-- Given data follows --
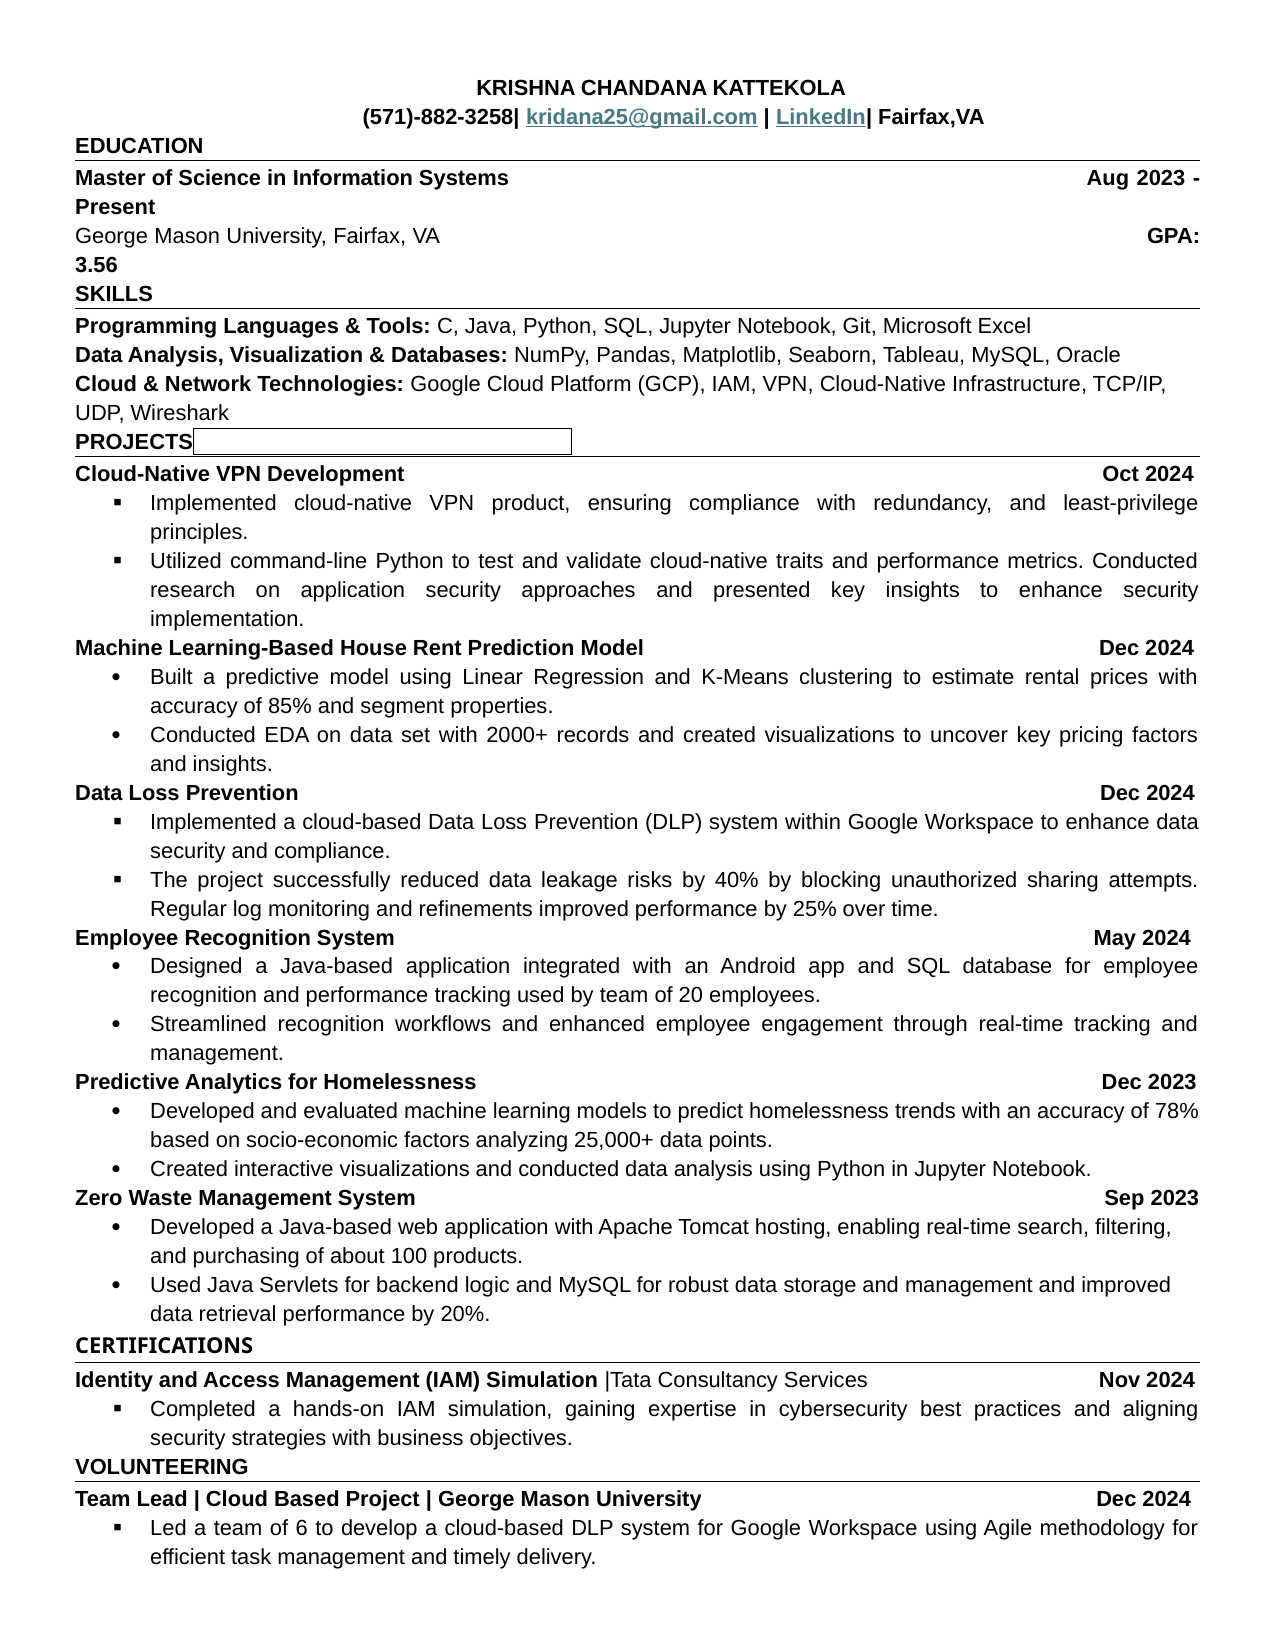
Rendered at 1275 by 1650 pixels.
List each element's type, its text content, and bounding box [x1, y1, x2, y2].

list Led a team of 6 to develop a cloud-based DLP system for Google Workspace using Agile methodology for efficient task management and timely delivery. [112, 1515, 1200, 1569]
list Completed a hands-on IAM simulation, gaining expertise in cybersecurity best practices and aligning security strategies with business objectives. [112, 1396, 1200, 1450]
text Data Analysis, Visualization & Databases: NumPy, Pandas, Matplotlib, Seaborn, Tableau, MySQL, Oracle [75, 342, 1200, 367]
text VOLUNTEERING [75, 1454, 1200, 1481]
text Employee Recognition System May 2024 [75, 924, 1200, 950]
list Utilized command-line Python to test and validate cloud-native traits and performance metrics. Conducted research on application security approaches and presented key insights to enhance security implementation. [112, 548, 1200, 631]
text CERTIFICATIONS [75, 1330, 1200, 1362]
text KRISHNA CHANDANA KATTEKOLA [225, 75, 1200, 100]
text Cloud-Native VPN Development Oct 2024 [75, 461, 1200, 486]
text Programming Languages & Tools: C, Java, Python, SQL, Jupyter Notebook, Git, Microsoft Excel [75, 313, 1200, 338]
text Master of Science in Information Systems Aug 2023 - Present [75, 165, 1200, 219]
list Created interactive visualizations and conducted data analysis using Python in Jupyter Notebook. [112, 1156, 1200, 1181]
list Developed and evaluated machine learning models to predict homelessness trends with an accuracy of 78% based on socio-economic factors analyzing 25,000+ data points. [112, 1098, 1200, 1152]
list Used Java Servlets for backend logic and MySQL for robust data storage and management and improved data retrieval performance by 20%. [112, 1272, 1200, 1326]
text Data Loss Prevention Dec 2024 [75, 780, 1200, 805]
text Zero Waste Management System Sep 2023 [75, 1185, 1200, 1210]
list Implemented cloud-native VPN product, ensuring compliance with redundancy, and least-privilege principles. [112, 490, 1200, 544]
text Machine Learning-Based House Rent Prediction Model Dec 2024 [75, 635, 1200, 660]
text Identity and Access Management (IAM) Simulation |Tata Consultancy Services Nov 2024 [75, 1367, 1200, 1392]
text Predictive Analytics for Homelessness Dec 2023 [75, 1069, 1200, 1094]
list Implemented a cloud-based Data Loss Prevention (DLP) system within Google Workspace to enhance data security and compliance. [112, 809, 1200, 863]
text George Mason University, Fairfax, VA GPA: 3.56 [75, 223, 1200, 277]
text PROJECTS [75, 429, 1200, 456]
text Cloud & Network Technologies: Google Cloud Platform (GCP), IAM, VPN, Cloud-Native Infrastructure, TCP/IP, UDP, Wireshark [75, 371, 1200, 425]
list Streamlined recognition workflows and enhanced employee engagement through real-time tracking and management. [112, 1011, 1200, 1066]
text SKILLS [75, 281, 1200, 308]
text (571)-882-3258| kridana25@gmail.com | LinkedIn| Fairfax,VA [75, 104, 1200, 129]
text Team Lead | Cloud Based Project | George Mason University Dec 2024 [75, 1486, 1200, 1511]
list Developed a Java-based web application with Apache Tomcat hosting, enabling real-time search, filtering, and purchasing of about 100 products. [112, 1214, 1200, 1268]
list The project successfully reduced data leakage risks by 40% by blocking unauthorized sharing attempts. Regular log monitoring and refinements improved performance by 25% over time. [112, 867, 1200, 921]
list Built a predictive model using Linear Regression and K-Means clustering to estimate rental prices with accuracy of 85% and segment properties. [112, 664, 1200, 718]
list Designed a Java-based application integrated with an Android app and SQL database for employee recognition and performance tracking used by team of 20 employees. [112, 953, 1200, 1008]
list Conducted EDA on data set with 2000+ records and created visualizations to uncover key pricing factors and insights. [112, 722, 1200, 776]
text EDUCATION [75, 133, 1200, 160]
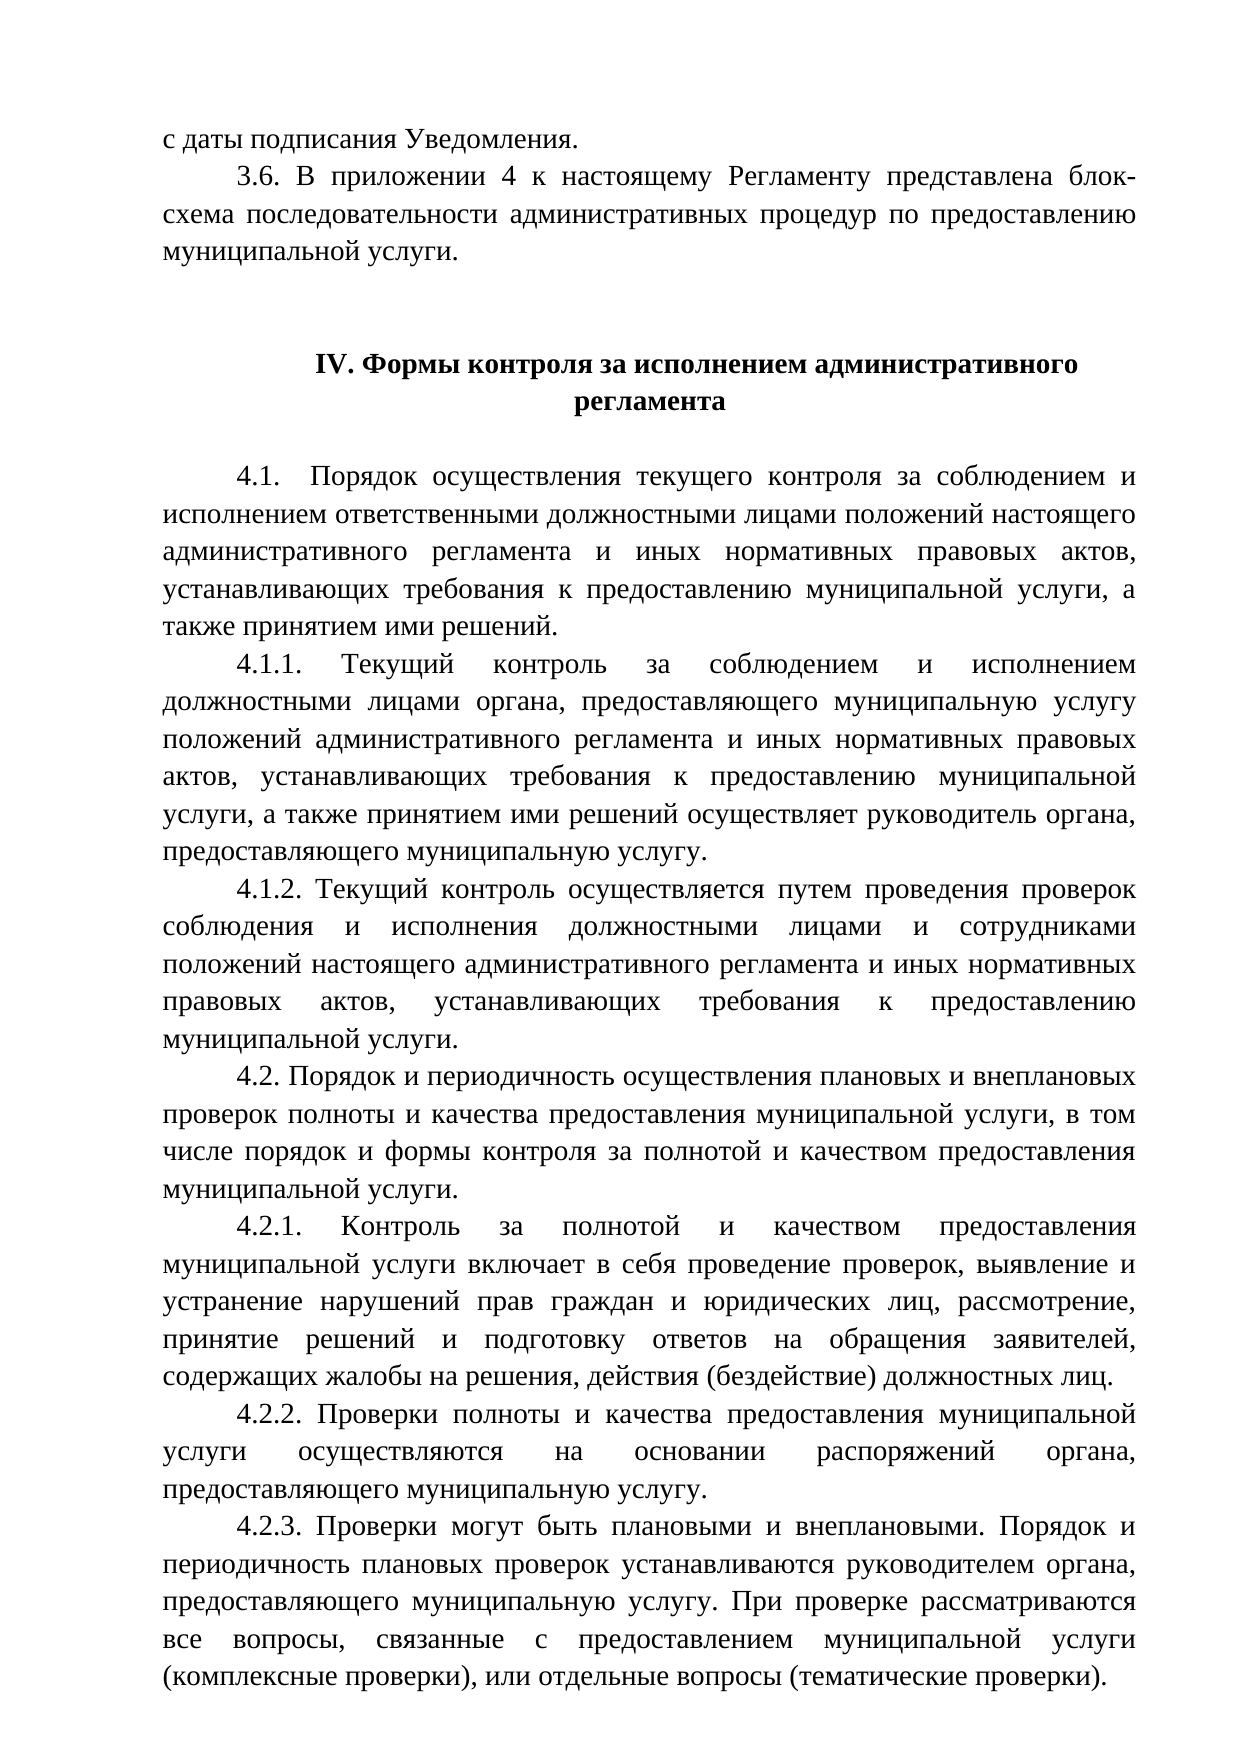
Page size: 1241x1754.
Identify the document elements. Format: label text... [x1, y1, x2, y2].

text 4.2.1. Контроль за полнотой и качеством предоставления муниципальной услуги включает в себя проведение проверок, выявление и устранение нарушений прав граждан и юридических лиц, рассмотрение, принятие решений и подготовку ответов на обращения заявителей, содержащих жалобы на решения, действия (бездействие) должностных лиц. [162, 1206, 1137, 1393]
text 4.1. Порядок осуществления текущего контроля за соблюдением и исполнением ответственными должностными лицами положений настоящего административного регламента и иных нормативных правовых актов, устанавливающих требования к предоставлению муниципальной услуги, а также принятием ими решений. [162, 456, 1137, 643]
text 4.1.2. Текущий контроль осуществляется путем проведения проверок соблюдения и исполнения должностными лицами и сотрудниками положений настоящего административного регламента и иных нормативных правовых актов, устанавливающих требования к предоставлению муниципальной услуги. [162, 868, 1137, 1056]
text IV. Формы контроля за исполнением административного регламента [162, 343, 1137, 418]
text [162, 118, 1137, 156]
text 4.2.3. Проверки могут быть плановыми и внеплановыми. Порядок и периодичность плановых проверок устанавливаются руководителем органа, предоставляющего муниципальную услугу. При проверке рассматриваются все вопросы, связанные с предоставлением муниципальной услуги (комплексные проверки), или отдельные вопросы (тематические проверки). [162, 1506, 1137, 1693]
text 4.2. Порядок и периодичность осуществления плановых и внеплановых проверок полноты и качества предоставления муниципальной услуги, в том числе порядок и формы контроля за полнотой и качеством предоставления муниципальной услуги. [162, 1056, 1137, 1206]
text 3.6. В приложении 4 к настоящему Регламенту представлена блок-схема последовательности административных процедур по предоставлению муниципальной услуги. [162, 156, 1137, 268]
text 4.2.2. Проверки полноты и качества предоставления муниципальной услуги осуществляются на основании распоряжений органа, предоставляющего муниципальную услугу. [162, 1393, 1137, 1506]
text 4.1.1. Текущий контроль за соблюдением и исполнением должностными лицами органа, предоставляющего муниципальную услугу положений административного регламента и иных нормативных правовых актов, устанавливающих требования к предоставлению муниципальной услуги, а также принятием ими решений осуществляет руководитель органа, предоставляющего муниципальную услугу. [162, 643, 1137, 868]
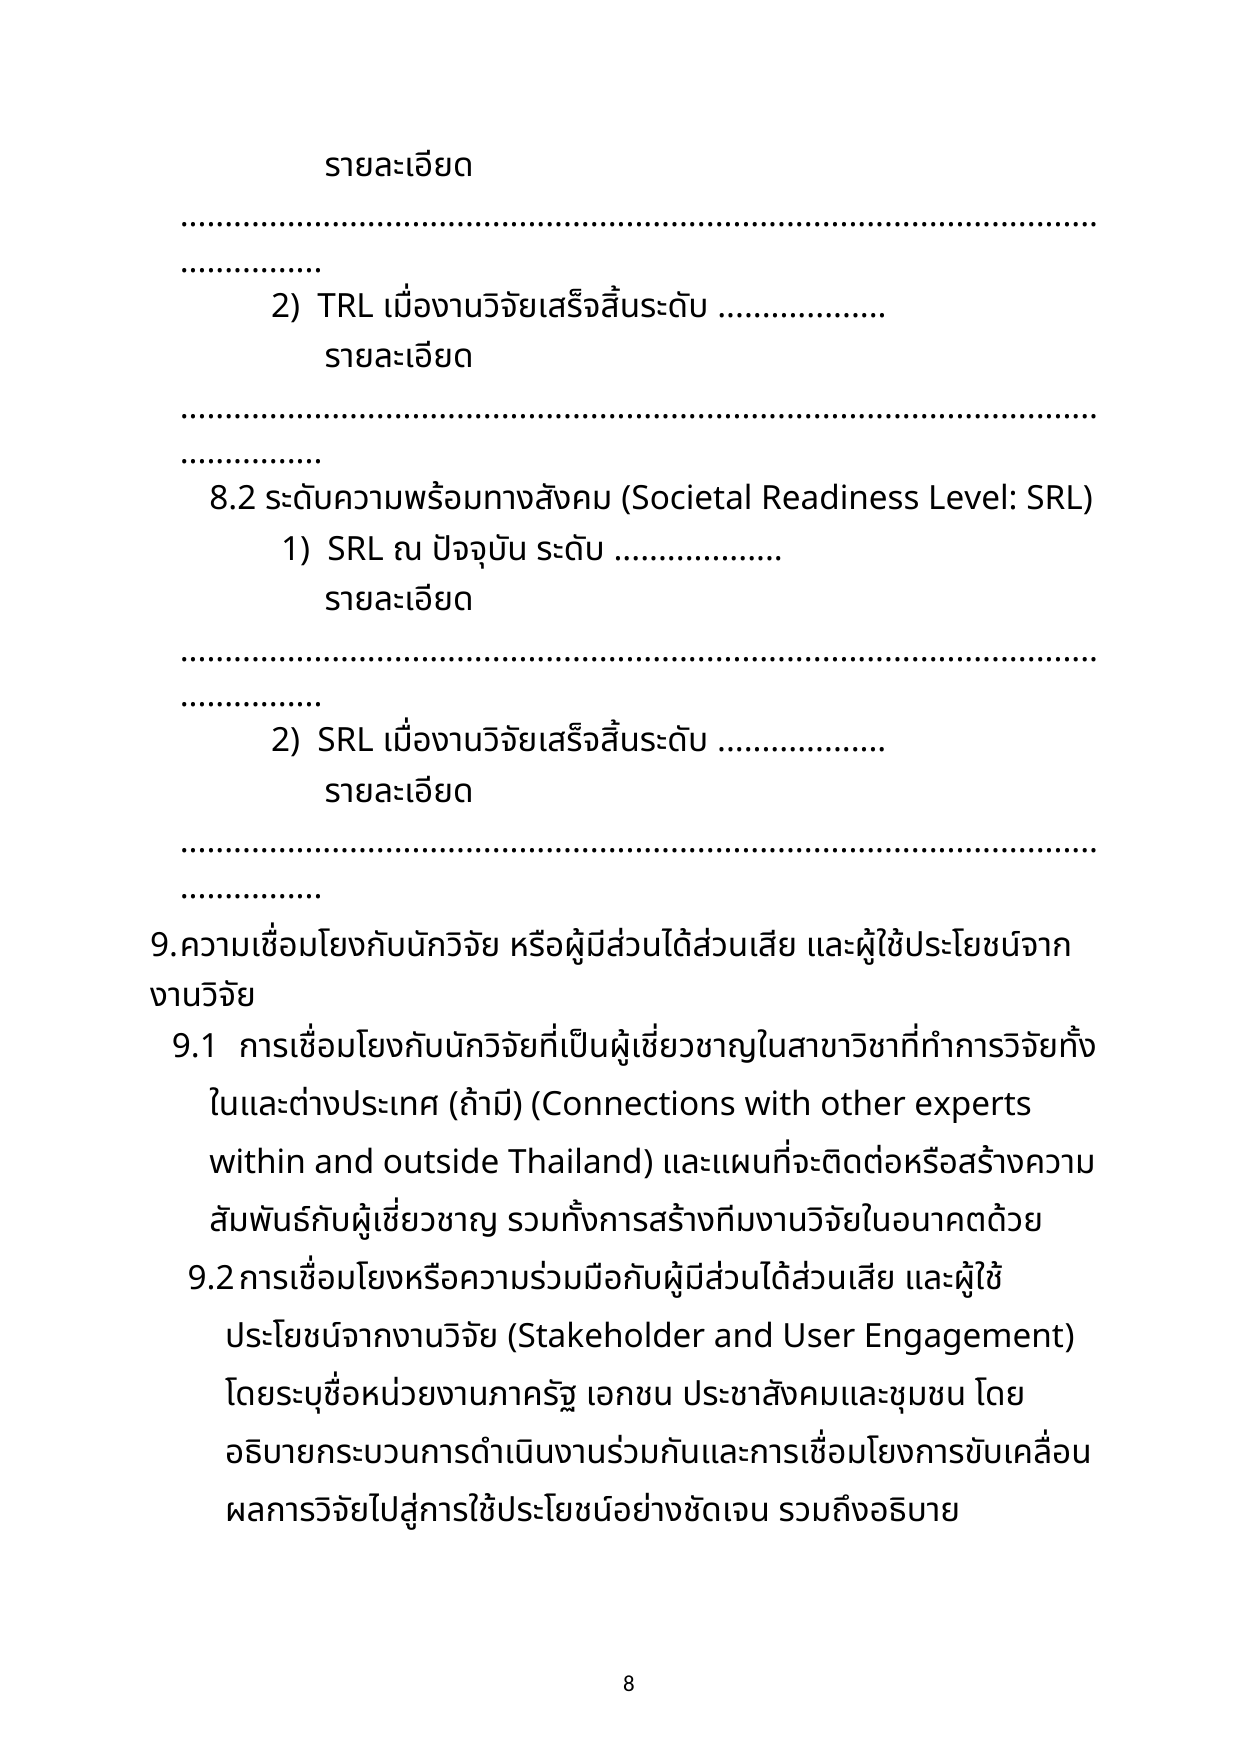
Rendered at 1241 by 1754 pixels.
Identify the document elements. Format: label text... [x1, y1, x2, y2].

text รายละเอียด ....................................................................................................................... [179, 141, 1107, 282]
text รายละเอียด ....................................................................................................................... [179, 575, 1107, 716]
list การเชื่อมโยงกับนักวิจัยที่เป็นผู้เชี่ยวชาญในสาขาวิชาที่ทำการวิจัยทั้งในและต่างประเทศ (ถ้ามี) (Connections with other experts within and outside Thailand) และแผนที่จะติดต่อหรือสร้างความสัมพันธ์กับผู้เชี่ยวชาญ รวมทั้งการสร้างทีมงานวิจัยในอนาคตด้วย [172, 1022, 1107, 1247]
text 2) SRL เมื่องานวิจัยเสร็จสิ้นระดับ ................... [150, 716, 1107, 767]
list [187, 1254, 1107, 1537]
list ความเชื่อมโยงกับนักวิจัย หรือผู้มีส่วนได้ส่วนเสีย และผู้ใช้ประโยชน์จากงานวิจัย [150, 921, 1107, 1022]
text รายละเอียด ....................................................................................................................... [179, 767, 1107, 908]
text 1) SRL ณ ปัจจุบัน ระดับ ................... [179, 524, 1107, 575]
text 2) TRL เมื่องานวิจัยเสร็จสิ้นระดับ ................... [150, 282, 1107, 332]
text 8.2 ระดับความพร้อมทางสังคม (Societal Readiness Level: SRL) [150, 474, 1107, 524]
text รายละเอียด ....................................................................................................................... [179, 332, 1107, 474]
-- Given data concluded --
> **Brief**
Pick each line holding the word "Implemented" out of the listing.

> **Solution**
list Implemented cloud-native VPN product, ensuring compliance with redundancy, and least-privilege principles. [112, 490, 1200, 544]
list Implemented a cloud-based Data Loss Prevention (DLP) system within Google Workspace to enhance data security and compliance. [112, 809, 1200, 863]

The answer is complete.